Three Ca²⁺ ATPases have been described in mammalian cells. They are located in the plasma membrane, endoplasmic reticulum or the Golgi apparatus. SERCA pumps are located in both the endoplasmic reticulum and in the Golgi membranes. They are known to transport two Ca²⁺ molecules per hydrolysis of one ATP¹. Their structure includes ten transmembrane domains and their main role is to remove cytoplasmic Ca²⁺ ions in order to promote muscle relaxation¹.

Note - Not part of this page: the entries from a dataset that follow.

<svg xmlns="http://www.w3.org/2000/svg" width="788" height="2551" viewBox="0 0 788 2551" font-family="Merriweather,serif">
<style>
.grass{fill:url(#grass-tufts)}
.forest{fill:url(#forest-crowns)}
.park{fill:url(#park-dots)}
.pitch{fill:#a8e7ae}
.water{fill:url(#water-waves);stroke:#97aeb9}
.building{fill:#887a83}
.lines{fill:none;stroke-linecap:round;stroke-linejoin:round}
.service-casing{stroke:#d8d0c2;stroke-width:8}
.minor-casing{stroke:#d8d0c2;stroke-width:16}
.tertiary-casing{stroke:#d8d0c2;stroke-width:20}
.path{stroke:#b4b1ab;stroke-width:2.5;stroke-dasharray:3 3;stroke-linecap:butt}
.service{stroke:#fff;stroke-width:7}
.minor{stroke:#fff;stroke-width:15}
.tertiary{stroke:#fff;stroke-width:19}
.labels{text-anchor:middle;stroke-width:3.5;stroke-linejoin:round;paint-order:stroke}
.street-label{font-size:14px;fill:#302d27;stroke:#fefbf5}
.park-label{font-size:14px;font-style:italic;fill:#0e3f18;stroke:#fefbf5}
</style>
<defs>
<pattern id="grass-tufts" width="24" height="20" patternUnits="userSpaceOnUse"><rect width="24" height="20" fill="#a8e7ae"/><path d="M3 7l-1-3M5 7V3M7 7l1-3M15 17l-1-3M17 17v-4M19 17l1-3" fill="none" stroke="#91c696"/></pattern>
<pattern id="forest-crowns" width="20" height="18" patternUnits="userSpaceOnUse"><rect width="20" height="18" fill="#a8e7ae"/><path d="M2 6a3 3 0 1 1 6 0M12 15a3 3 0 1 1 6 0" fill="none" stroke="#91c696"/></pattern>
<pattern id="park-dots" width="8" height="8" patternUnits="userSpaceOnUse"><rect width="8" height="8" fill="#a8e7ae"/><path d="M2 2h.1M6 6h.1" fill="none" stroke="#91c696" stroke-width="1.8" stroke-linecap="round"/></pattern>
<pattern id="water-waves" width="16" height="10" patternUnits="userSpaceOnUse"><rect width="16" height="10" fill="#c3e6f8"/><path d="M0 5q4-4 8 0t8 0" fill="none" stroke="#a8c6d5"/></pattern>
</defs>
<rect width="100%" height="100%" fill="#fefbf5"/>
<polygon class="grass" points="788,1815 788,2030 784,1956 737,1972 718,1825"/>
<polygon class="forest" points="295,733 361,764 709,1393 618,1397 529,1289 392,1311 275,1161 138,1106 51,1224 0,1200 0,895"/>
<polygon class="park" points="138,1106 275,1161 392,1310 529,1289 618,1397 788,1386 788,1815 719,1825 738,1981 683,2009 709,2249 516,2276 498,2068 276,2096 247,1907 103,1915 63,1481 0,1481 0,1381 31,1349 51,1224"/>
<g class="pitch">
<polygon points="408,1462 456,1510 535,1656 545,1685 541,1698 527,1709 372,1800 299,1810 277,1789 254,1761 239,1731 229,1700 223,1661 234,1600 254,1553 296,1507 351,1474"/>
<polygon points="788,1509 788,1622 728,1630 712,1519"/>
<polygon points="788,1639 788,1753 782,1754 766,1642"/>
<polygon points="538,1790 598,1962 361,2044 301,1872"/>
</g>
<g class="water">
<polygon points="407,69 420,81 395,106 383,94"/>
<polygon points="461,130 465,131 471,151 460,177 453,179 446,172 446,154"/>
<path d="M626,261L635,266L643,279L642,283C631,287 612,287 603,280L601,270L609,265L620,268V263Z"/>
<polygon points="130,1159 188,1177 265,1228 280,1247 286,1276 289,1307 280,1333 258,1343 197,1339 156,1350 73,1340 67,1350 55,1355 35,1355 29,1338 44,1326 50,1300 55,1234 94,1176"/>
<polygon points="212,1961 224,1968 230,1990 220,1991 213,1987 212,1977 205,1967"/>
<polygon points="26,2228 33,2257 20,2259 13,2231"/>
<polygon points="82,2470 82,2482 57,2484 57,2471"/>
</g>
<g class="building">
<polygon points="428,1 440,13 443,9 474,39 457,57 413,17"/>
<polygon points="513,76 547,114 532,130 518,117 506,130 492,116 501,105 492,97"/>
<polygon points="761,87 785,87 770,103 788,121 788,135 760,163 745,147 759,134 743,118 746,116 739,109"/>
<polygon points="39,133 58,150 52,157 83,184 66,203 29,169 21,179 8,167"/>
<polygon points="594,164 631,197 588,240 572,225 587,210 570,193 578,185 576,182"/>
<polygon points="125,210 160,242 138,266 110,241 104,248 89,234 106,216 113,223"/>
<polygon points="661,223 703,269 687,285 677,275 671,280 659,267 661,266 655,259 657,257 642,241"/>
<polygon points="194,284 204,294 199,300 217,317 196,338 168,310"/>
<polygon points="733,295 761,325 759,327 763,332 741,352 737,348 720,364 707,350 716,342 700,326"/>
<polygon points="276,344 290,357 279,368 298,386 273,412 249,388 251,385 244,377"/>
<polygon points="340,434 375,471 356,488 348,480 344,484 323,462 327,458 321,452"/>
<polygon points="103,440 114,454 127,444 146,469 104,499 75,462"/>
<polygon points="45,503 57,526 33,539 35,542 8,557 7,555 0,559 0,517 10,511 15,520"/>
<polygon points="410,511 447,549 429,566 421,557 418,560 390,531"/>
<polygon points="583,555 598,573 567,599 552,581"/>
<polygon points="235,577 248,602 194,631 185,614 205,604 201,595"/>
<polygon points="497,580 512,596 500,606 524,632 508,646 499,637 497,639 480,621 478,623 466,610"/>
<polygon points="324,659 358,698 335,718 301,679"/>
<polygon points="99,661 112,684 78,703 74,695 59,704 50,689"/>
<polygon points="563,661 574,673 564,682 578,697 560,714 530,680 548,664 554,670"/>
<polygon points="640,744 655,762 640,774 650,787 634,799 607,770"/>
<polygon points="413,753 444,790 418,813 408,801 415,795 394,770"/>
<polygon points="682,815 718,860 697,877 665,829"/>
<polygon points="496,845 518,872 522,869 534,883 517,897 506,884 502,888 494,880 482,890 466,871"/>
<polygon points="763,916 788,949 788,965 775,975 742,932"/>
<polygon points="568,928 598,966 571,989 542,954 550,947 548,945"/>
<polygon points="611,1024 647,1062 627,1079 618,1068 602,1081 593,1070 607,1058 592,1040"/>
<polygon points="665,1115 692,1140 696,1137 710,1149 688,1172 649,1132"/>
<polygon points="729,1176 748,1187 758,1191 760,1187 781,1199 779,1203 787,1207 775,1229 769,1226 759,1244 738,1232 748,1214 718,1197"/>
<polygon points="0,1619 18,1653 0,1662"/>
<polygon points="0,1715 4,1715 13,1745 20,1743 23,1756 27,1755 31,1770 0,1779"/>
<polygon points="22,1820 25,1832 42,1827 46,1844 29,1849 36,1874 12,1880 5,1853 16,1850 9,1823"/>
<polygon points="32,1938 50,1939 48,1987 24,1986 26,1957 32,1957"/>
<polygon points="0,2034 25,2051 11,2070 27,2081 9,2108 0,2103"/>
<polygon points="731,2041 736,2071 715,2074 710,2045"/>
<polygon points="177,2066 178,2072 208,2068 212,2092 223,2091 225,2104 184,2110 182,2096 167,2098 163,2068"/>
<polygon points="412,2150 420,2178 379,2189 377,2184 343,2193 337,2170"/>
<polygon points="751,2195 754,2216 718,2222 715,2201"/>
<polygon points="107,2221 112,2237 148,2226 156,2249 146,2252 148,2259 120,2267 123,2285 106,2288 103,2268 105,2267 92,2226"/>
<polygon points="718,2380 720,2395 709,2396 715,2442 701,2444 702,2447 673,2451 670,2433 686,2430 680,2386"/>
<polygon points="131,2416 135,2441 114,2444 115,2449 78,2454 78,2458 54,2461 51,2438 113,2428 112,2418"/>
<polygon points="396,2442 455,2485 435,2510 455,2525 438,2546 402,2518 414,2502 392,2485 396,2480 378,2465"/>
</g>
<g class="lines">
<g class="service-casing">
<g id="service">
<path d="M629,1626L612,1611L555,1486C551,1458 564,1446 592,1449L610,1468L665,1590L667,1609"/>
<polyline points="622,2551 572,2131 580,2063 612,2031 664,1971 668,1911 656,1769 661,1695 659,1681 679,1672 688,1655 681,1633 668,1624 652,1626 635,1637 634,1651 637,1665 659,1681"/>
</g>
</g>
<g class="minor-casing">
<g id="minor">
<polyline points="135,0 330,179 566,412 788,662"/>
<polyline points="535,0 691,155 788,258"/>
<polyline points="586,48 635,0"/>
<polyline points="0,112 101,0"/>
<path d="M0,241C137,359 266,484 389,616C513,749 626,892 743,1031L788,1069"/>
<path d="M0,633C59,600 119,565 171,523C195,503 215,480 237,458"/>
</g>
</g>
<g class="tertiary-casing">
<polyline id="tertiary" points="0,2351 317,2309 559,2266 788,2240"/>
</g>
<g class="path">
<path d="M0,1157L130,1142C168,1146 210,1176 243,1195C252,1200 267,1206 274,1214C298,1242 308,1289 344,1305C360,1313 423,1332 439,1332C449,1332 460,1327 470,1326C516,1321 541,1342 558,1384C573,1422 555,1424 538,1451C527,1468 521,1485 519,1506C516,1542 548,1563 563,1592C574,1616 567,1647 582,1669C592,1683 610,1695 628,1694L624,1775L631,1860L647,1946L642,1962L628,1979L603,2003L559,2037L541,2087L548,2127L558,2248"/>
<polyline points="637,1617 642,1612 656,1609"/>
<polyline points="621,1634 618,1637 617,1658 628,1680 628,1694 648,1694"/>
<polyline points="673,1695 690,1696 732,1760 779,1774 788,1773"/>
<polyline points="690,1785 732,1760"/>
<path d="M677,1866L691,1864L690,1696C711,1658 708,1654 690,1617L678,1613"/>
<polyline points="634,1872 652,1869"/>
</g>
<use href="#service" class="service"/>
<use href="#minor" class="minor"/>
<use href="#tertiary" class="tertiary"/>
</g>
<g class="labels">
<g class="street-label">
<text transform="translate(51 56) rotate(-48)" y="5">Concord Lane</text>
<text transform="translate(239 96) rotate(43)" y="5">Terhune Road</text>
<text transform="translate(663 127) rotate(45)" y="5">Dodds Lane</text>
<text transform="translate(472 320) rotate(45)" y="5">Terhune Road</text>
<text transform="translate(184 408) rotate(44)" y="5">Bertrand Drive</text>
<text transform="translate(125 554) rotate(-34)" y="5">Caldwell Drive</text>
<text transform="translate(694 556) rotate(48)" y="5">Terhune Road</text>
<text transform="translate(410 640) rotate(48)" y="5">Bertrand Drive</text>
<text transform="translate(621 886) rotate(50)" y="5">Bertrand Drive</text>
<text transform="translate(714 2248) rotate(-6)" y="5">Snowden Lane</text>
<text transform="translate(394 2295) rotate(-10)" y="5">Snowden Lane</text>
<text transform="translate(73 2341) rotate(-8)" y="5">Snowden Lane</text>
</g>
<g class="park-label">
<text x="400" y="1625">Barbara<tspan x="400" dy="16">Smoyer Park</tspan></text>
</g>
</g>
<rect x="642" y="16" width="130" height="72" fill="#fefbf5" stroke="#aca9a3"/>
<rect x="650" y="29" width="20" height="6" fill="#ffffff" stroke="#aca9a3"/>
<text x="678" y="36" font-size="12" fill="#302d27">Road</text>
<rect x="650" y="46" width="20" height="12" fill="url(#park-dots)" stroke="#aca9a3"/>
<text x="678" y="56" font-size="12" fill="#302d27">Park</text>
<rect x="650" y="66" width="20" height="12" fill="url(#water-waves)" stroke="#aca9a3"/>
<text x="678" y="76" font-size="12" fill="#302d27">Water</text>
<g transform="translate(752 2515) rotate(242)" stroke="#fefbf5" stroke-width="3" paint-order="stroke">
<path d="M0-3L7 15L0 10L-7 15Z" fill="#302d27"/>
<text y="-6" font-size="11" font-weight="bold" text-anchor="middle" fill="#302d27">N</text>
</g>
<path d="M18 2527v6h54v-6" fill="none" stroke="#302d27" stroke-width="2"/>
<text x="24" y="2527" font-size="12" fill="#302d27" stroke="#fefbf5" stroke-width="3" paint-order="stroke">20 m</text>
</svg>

In mammals three genes encode three SERCA pumps. Each transcript undergoes tissue-dependent alternative splicing. SERCA1a and 1b are expressed in adult and neonatal skeletal muscle respectively. SERCA2a is also expressed in skeletal muscle, while SERCA2b is ubiquitously expressed. SERCA3 is expressed in a limited number of non-muscle cells². Although all SERCAs are regulated, SERCA2b undergoes extensive regulation at the protein level, such as protein-protein interaction, phosphorylation and glycosylation¹.

The expression of SERCA1 in mice is essential³ whereas in human its absence is tolerated but is the cause of Brody myopathy⁴. Malfunction of SERCAs is also observed in heart disease and different forms of cancer¹.